What are the assumptions of linear regression
Linear relationship Multivariate normality No or little multicollinearity No auto-correlation Homoscedasticity
What are the 5 characteristics of casual hypotheses? (VCPLF - very cool people like food)
- they have at least 2 variables
- they express a causal or cause-effect relationship between the variables
- they can be expressed as a prediction or an expected future outcome
- they are logically linked to a research question and theory
- they are falsifiable; they are capable of being tested against empirical evidence
what is tautology
an error in explanation in which the IV (Causal factor) and the DV (result) are the same or restatements of one another, making an apparent causal relationship true by definition
what is teology?
an error in explanation in which the causal relationship is empircally untestable because the causal factor does not come earlier in time than the result or because the causal factor is vague, a general force that cannot be empircally measured
what is ecological falacy?
an error in explanation in which empirical data about associations found amongst largesale units of analysis are greatly overgeneralised and treated as evidence for statements about relationships about smaller units
what is reductionism?
an error ine xplanation in which empirical data about associations found among small scale units of analysis are overgeneralised and treated as evidence for statements about relationships for larger units
what is spuriousness?
an illusiary causal relaitonship due to the effect of an unseen or hidden causal factor; the unseen factor has a causal impact on both an independent and dependent variable and produces tehf alse impression that a relationship between them ecists
Why do we never use the word “proof” in science?

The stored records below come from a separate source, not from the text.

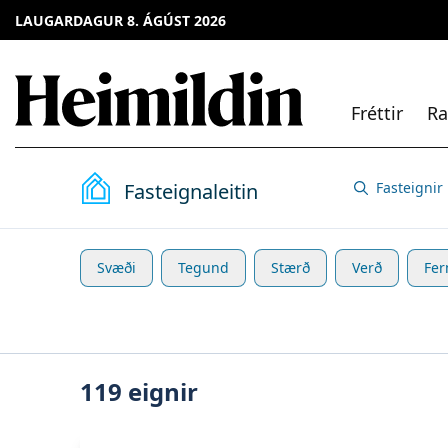
LAUGARDAGUR 8. ÁGÚST 2026
Fréttir
Ra
Fasteignaleitin
Fasteignir
Svæði
Tegund
Stærð
Verð
Fer
119
eignir
Skoða eignina
Tröllakór 7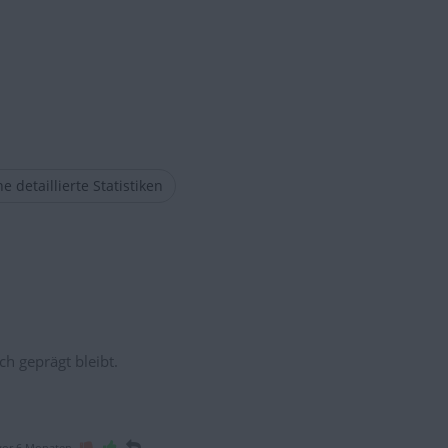
e detaillierte Statistiken
ch geprägt bleibt.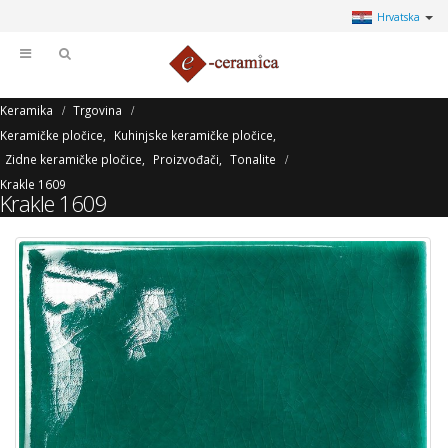
Hrvatska
Keramika
Trgovina
Keramičke pločice
,
Kuhinjske keramičke pločice
,
Zidne keramičke pločice
,
Proizvođači
,
Tonalite
Krakle 1609
Krakle 1609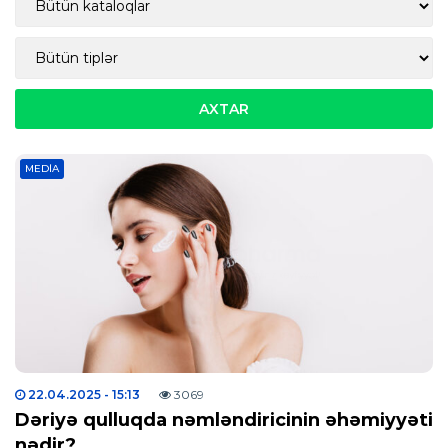
MEDIA
22.04.2025
- 15:13
3069
Dəriyə qulluqda nəmləndiricinin əhəmiyyəti
nədir?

What are some better terms to use when explaining the meaning of empirical findings?
proof doesn’t exist, all scientific knowledge is tentative and provisional and there’s no such thing as the final answer
experimental evidence
What are crucial experiments?
an experiment capable of determining whether or not a particular hypothesis or theory is superior to all other hypothesis or theories whos acceptance is widespread
when do we reject the null hypothesis?
If there is less than a 5% chance of a result as extreme as the sample result if the null hypothesis were true, then the null hypothesis is rejected. When this happens, the result is said to be statistically significant.